■ **TASK GOAL**:
In the listing below, find each line holding "pagamento" and copy it.

■ **RECORDS FOR THIS TASK**:
● ● ● ●
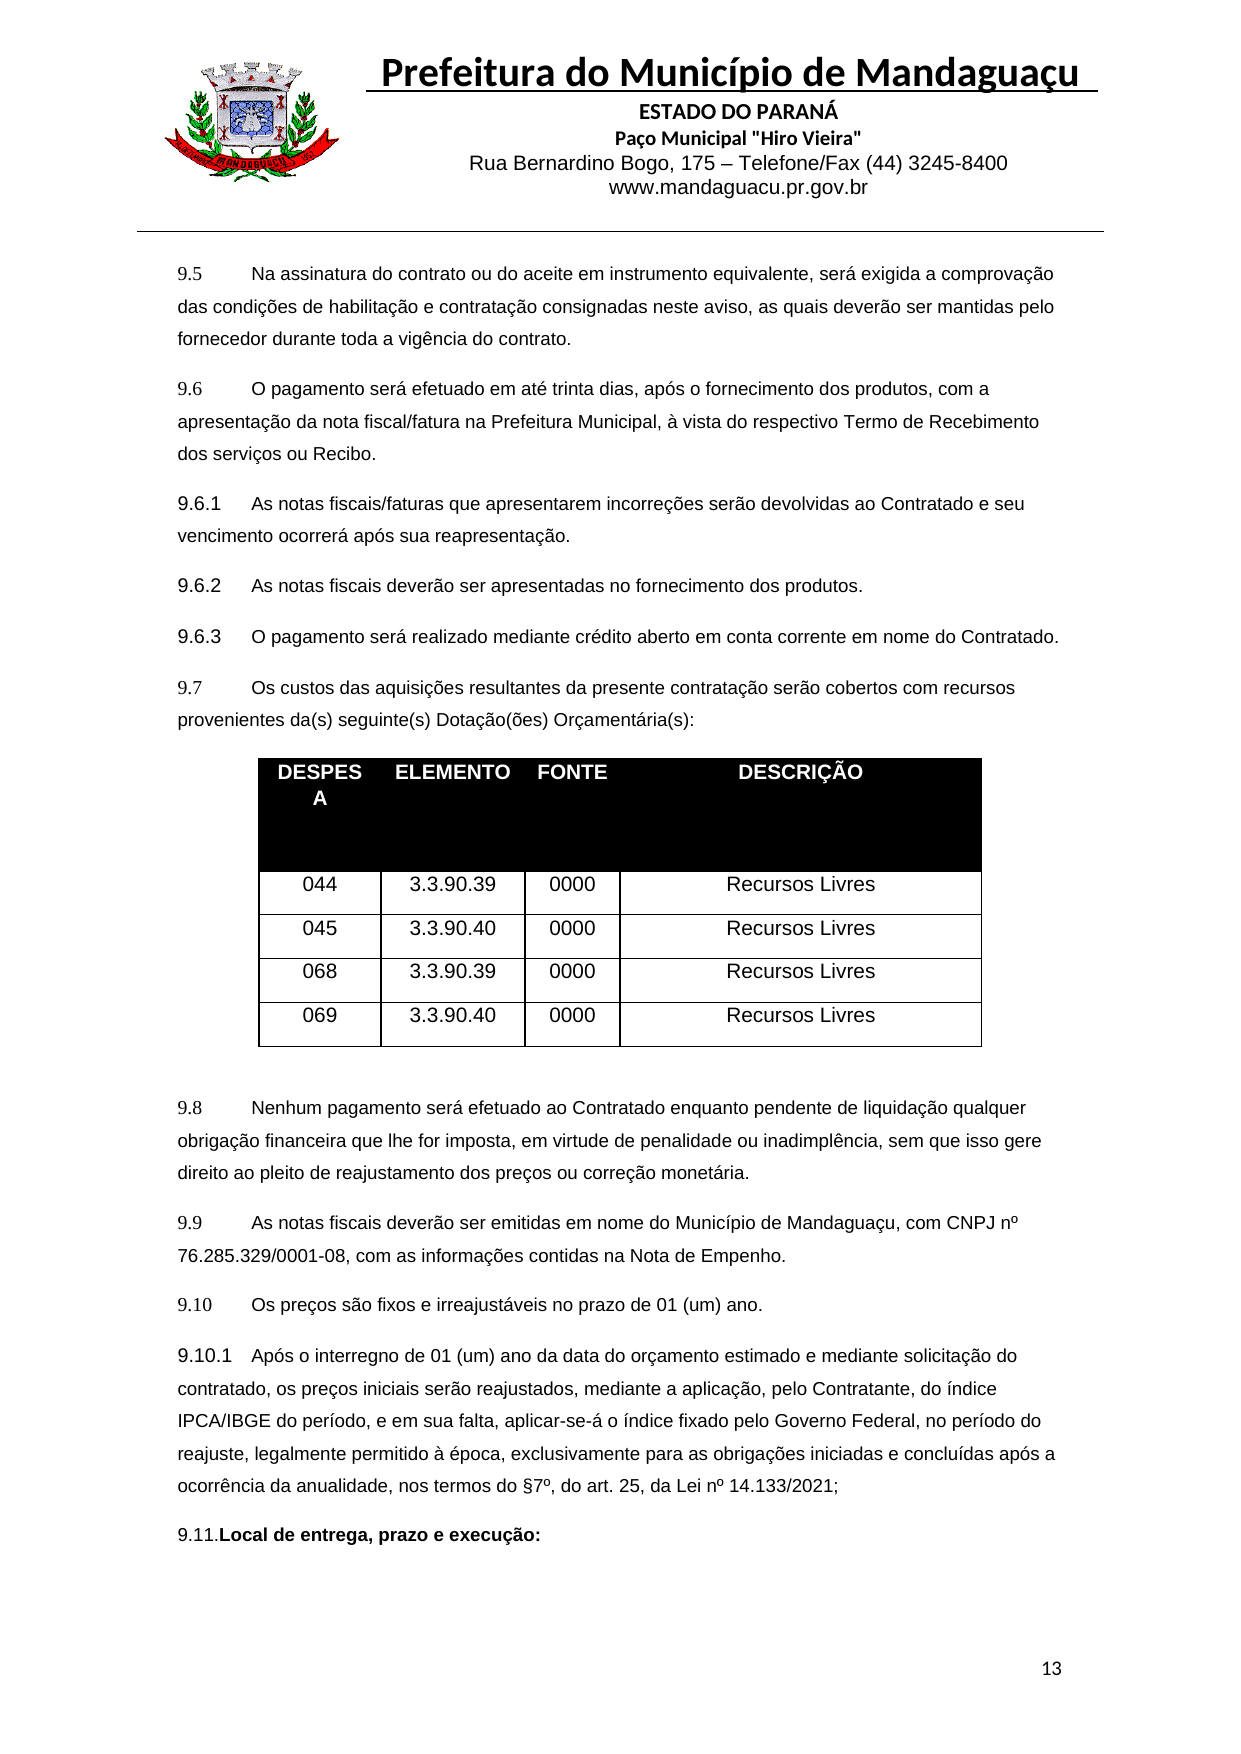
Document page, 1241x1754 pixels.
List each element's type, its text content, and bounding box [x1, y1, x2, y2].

table_cell 044 [260, 872, 380, 914]
table_cell 0000 [526, 915, 619, 958]
list Os preços são fixos e irreajustáveis no prazo de 01 (um) ano. [177, 1293, 1063, 1316]
table_cell Recursos Livres [621, 959, 981, 1002]
table_header ELEMENTO [382, 760, 524, 871]
table_cell 068 [260, 959, 380, 1002]
list As notas fiscais deverão ser emitidas em nome do Município de Mandaguaçu, com CNPJ nº 76.285.329/0001-08, com as informações contidas na Nota de Empenho. [177, 1211, 1063, 1266]
list Na assinatura do contrato ou do aceite em instrumento equivalente, será exigida a comprovação das condições de habilitação e contratação consignadas neste aviso, as quais deverão ser mantidas pelo fornecedor durante toda a vigência do contrato. [177, 262, 1063, 350]
list As notas fiscais/faturas que apresentarem incorreções serão devolvidas ao Contratado e seu vencimento ocorrerá após sua reapresentação. [177, 492, 1063, 547]
table_header DESPESA [260, 760, 380, 871]
list Os custos das aquisições resultantes da presente contratação serão cobertos com recursos provenientes da(s) seguinte(s) Dotação(ões) Orçamentária(s): [177, 676, 1063, 731]
table_cell 0000 [526, 872, 619, 914]
list O pagamento será efetuado em até trinta dias, após o fornecimento dos produtos, com a apresentação da nota fiscal/fatura na Prefeitura Municipal, à vista do respectivo Termo de Recebimento dos serviços ou Recibo. [177, 377, 1063, 464]
table_cell 045 [260, 915, 380, 958]
table_cell 0000 [526, 959, 619, 1002]
list O pagamento será realizado mediante crédito aberto em conta corrente em nome do Contratado. [177, 625, 1063, 648]
table_cell Recursos Livres [621, 872, 981, 914]
table_cell 0000 [526, 1003, 619, 1046]
table_cell 3.3.90.39 [382, 959, 524, 1002]
list Após o interregno de 01 (um) ano da data do orçamento estimado e mediante solicitação do contratado, os preços iniciais serão reajustados, mediante a aplicação, pelo Contratante, do índice IPCA/IBGE do período, e em sua falta, aplicar-se-á o índice fixado pelo Governo Federal, no período do reajuste, legalmente permitido à época, exclusivamente para as obrigações iniciadas e concluídas após a ocorrência da anualidade, nos termos do §7º, do art. 25, da Lei nº 14.133/2021; [177, 1344, 1063, 1496]
table_cell 3.3.90.40 [382, 915, 524, 958]
table_cell 3.3.90.40 [382, 1003, 524, 1046]
list Nenhum pagamento será efetuado ao Contratado enquanto pendente de liquidação qualquer obrigação financeira que lhe for imposta, em virtude de penalidade ou inadimplência, sem que isso gere direito ao pleito de reajustamento dos preços ou correção monetária. [177, 1096, 1063, 1183]
table_header FONTE [526, 760, 619, 871]
table_cell Recursos Livres [621, 1003, 981, 1046]
table_cell 3.3.90.39 [382, 872, 524, 914]
table_header DESCRIÇÃO [621, 760, 981, 871]
table_cell Recursos Livres [621, 915, 981, 958]
text 9.11.Local de entrega, prazo e execução: [177, 1523, 1063, 1545]
list As notas fiscais deverão ser apresentadas no fornecimento dos produtos. [177, 574, 1063, 597]
table_cell 069 [260, 1003, 380, 1046]
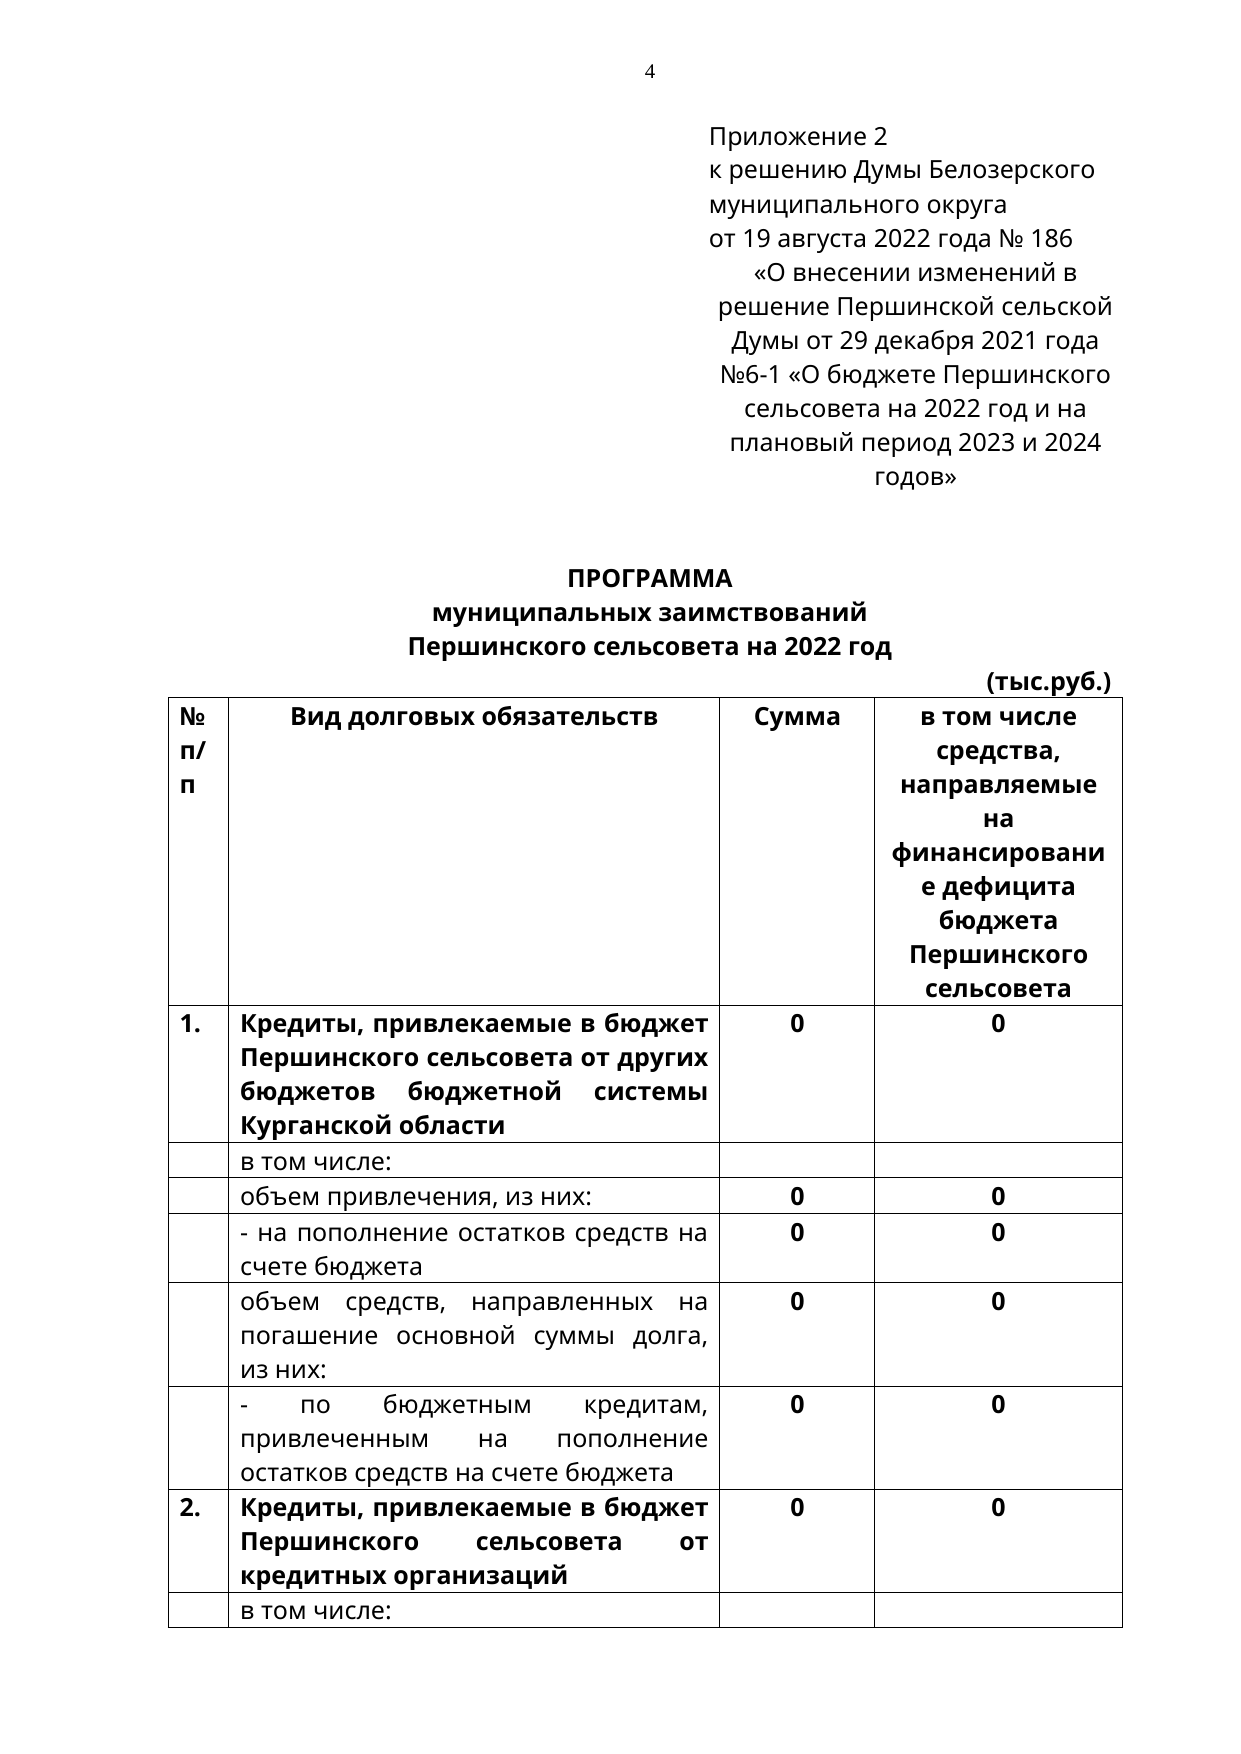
● ● ● ●
■ **YOUR RESPONSE**:
list O pagamento será efetuado em até trinta dias, após o fornecimento dos produtos, com a apresentação da nota fiscal/fatura na Prefeitura Municipal, à vista do respectivo Termo de Recebimento dos serviços ou Recibo. [177, 377, 1063, 464]
list O pagamento será realizado mediante crédito aberto em conta corrente em nome do Contratado. [177, 625, 1063, 648]
list Nenhum pagamento será efetuado ao Contratado enquanto pendente de liquidação qualquer obrigação financeira que lhe for imposta, em virtude de penalidade ou inadimplência, sem que isso gere direito ao pleito de reajustamento dos preços ou correção monetária. [177, 1096, 1063, 1183]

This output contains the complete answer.